Health insurers are already pushing back. In a statement on the budget, Karen Ignani, president and CEO of America’s Health Insurance Plans, argues that the budget’s proposals regarding Medicare Advantage “would force seniors enrolled in Medicare Advantage to fund a disproportionate share of the costs to reform the healthcare system.” The markets responded to the budget’s health insurance proposals by sending the stocks of insurers down sharply.

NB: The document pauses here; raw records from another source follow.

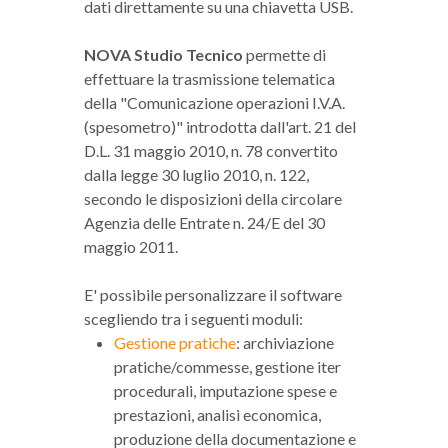
dati direttamente su una chiavetta USB.
NOVA Studio Tecnico
permette di
effettuare la trasmissione telematica
della "Comunicazione operazioni I.V.A.
(spesometro)" introdotta dall'art. 21 del
D.L. 31 maggio 2010, n. 78 convertito
dalla legge 30 luglio 2010, n. 122,
secondo le disposizioni della circolare
Agenzia delle Entrate n. 24/E del 30
maggio 2011.
E' possibile personalizzare il software
scegliendo tra i seguenti moduli:
Gestione pratiche
: archiviazione
pratiche/commesse, gestione iter
procedurali, imputazione spese e
prestazioni, analisi economica,
produzione della documentazione e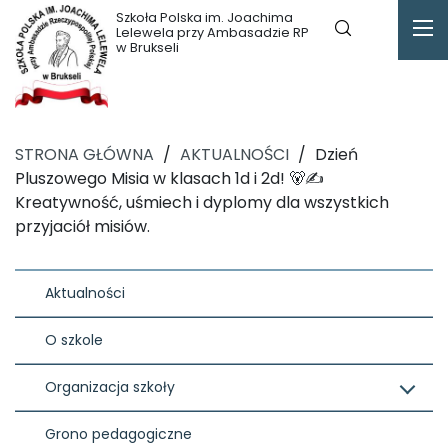
Szkoła Polska im. Joachima
Lelewela przy Ambasadzie RP
w Brukseli
STRONA GŁÓWNA
/
AKTUALNOŚCI
/
Dzień
Pluszowego Misia w klasach 1d i 2d! 🐻✍️
Kreatywność, uśmiech i dyplomy dla wszystkich
przyjaciół misiów.
Aktualności
O szkole
Organizacja szkoły
Grono pedagogiczne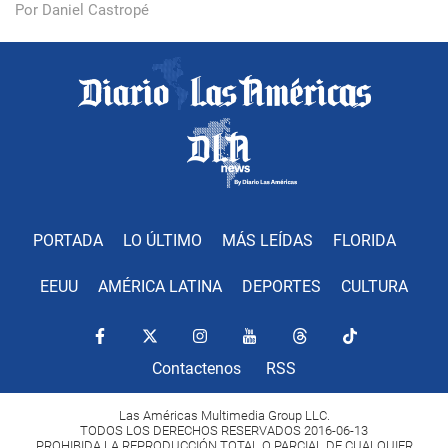
Por Daniel Castropé
PORTADA
LO ÚLTIMO
MÁS LEÍDAS
FLORIDA
EEUU
AMÉRICA LATINA
DEPORTES
CULTURA
Contactenos
RSS
Las Américas Multimedia Group LLC.
TODOS LOS DERECHOS RESERVADOS 2016-06-13
PROHIBIDA LA REPRODUCCIÓN TOTAL O PARCIAL DE CUALQUIER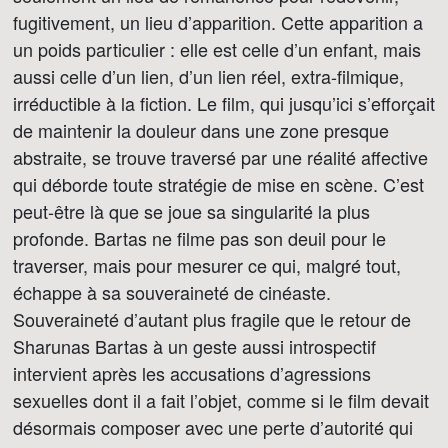
fugitivement, un lieu d’apparition. Cette apparition a
un poids particulier : elle est celle d’un enfant, mais
aussi celle d’un lien, d’un lien réel, extra-filmique,
irréductible à la fiction. Le film, qui jusqu’ici s’efforçait
de maintenir la douleur dans une zone presque
abstraite, se trouve traversé par une réalité affective
qui déborde toute stratégie de mise en scène. C’est
peut-être là que se joue sa singularité la plus
profonde. Bartas ne filme pas son deuil pour le
traverser, mais pour mesurer ce qui, malgré tout,
échappe à sa souveraineté de cinéaste.
Souveraineté d’autant plus fragile que le retour de
Sharunas Bartas à un geste aussi introspectif
intervient après les accusations d’agressions
sexuelles dont il a fait l’objet, comme si le film devait
désormais composer avec une perte d’autorité qui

Other organizations are taking a wait-and-see approach. The American Hospital Association noted that a “careful and thoughtful approach to experimenting with bundled payments for post-acute services and providing incentives for improving quality of care through value-based purchasing are areas worthy of consideration,” but also said that it found the budget’s approach to these issue “problematic.” And the Pharmaceutical Research and Manufacturers of America (PhRMA) issued a statement of congratulations on a budget proposal “that lays a solid foundation for essential comprehensive healthcare reform,” while urging “against the adoption of policies that could undermine innovation and disrupt patient access to life-saving medicines.”